El abrazo de la bandera.

Por: Luis Carlos Erira

Uno de los grandes protagonistas de este gran paro nacional ha sido la juventud. Los jóvenes han llenado las calles de alegría, de coherencia, de dignidad y resistencia ante el desconocimiento sistemático no solo de sus derechos sino el de todos los demás colombianos. Pero un detalle que ha sido consistente y reiterativo me ha llamado la atención y tiene unas implicaciones tan profundas como hermosas.

En las jornadas de protesta, casi todos los jóvenes marchan con la bandera de Colombia amarrada sobre sus cuellos, como una capa de héroe o un manto sagrado. Un detalle profundo porque consciente o inconscientemente el mensaje que intentan trasmitirnos es el de la búsqueda y lucha de un estado; que al igual que la bandera que los arropa, los proteja y les garantice derechos tan básicos como la educación, la salud, un empleo digno y las condiciones mínimas para que puedan cumplir sus sueños.

En resumen, un país donde puedan vivir con dignidad, en paz y con justicia social. Yun detalle hermoso, porque cuando se amarran la bandera o la agitan entre sus valientes brazos, no solo lo hacen y luchan por sus derechos sino por el de todos, aún por el de aquellos que se atreven a llamarlos vándalos. Un mensaje poderoso, porque nos enseña a pensar en lo colectivo y abandonan lo individual, como síntoma o atadura de una sociedad injusta e inequitativa. Pero el mensaje más sublime y a su vez triste, lo observo en su lucha diaria en contra de autoridades que en vez de proteger su vida y la de la sociedad se han dedicado a atacarla y a atacarlos.

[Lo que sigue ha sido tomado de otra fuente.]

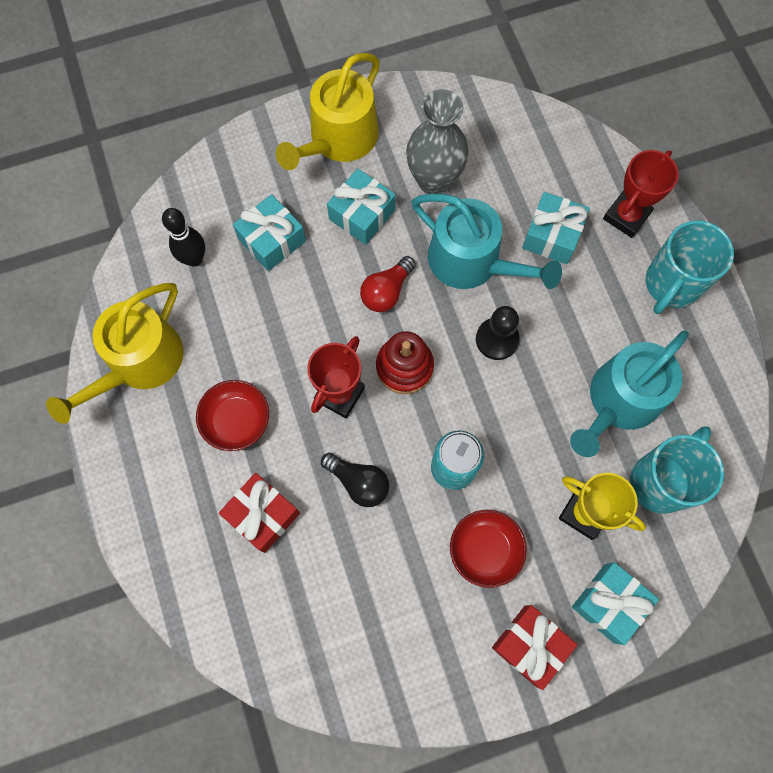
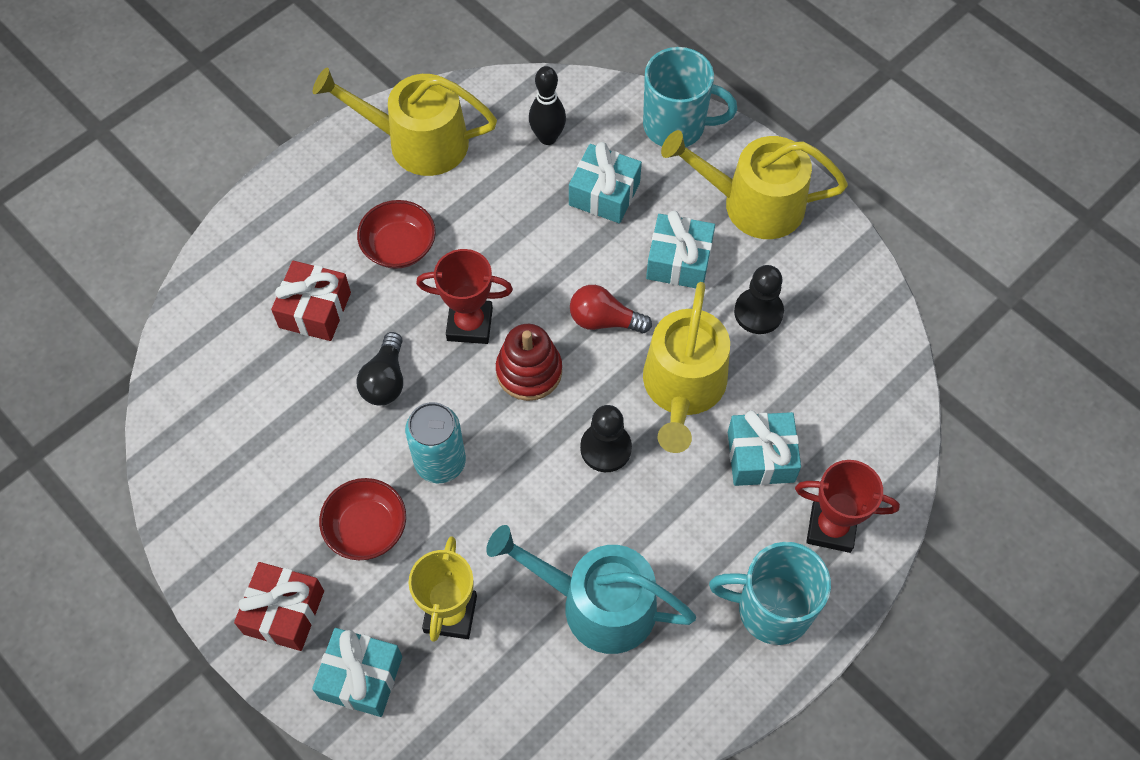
camera: 65 degrees right, 10 degrees down
(434, 181) = (758, 312): grey vase -> black pawn
(471, 262) = (683, 387): turquoise watering can -> yellow watering can
(661, 481) = (524, 683): turquoise mug -> turquoise mug (676, 126)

Sublime porque están dispuestos a dar su vida por la bandera que los arropa y por los derechos de todos y triste porque en esa lucha por los sueños, muchos ya han entregado su vida, otros sus ojos y dignidad. La alegría, la empatía, la cultura, la solidaridad, los cantos y los bailes de los jóvenes debe continuar en las calles, hasta que el abrazo de la bandera que ellos buscan sea una realidad y no una simple ilusión o promesa de una clase política que generación tras generación los ha invisibilizado. Y tal vez, para cumplir ese objetivo, el siguiente paso a dar debe ser la organización de todas las juventudes del país de cara a la lucha electoral que se avecina.

Ellos que fueron capaces de tumbar una reforma tributaria, de la salud y generar empatía con los derechos de los mas necesitados, son los llamados a dirigir al país. Tarea que no podrá cumplirse sino trasladan la lucha de las calles a la lucha en las urnas, su liderazgo en las calles al liderazgo en la política. Ya ganaron en las calles, ahora debemos ganar en las urnas para finalmente poder sentir el abrazo de la bandera, no solo para ustedes sino para nosotros y la generación que se avecina. No son vándalos, para mí son los nuevos héroes que escribirán la historia y que llevan amarrada entre sus cuellos el sueño y la esperanza de todo un pueblo. Gracias por esa profunda, sublime y poderosa enseñanza.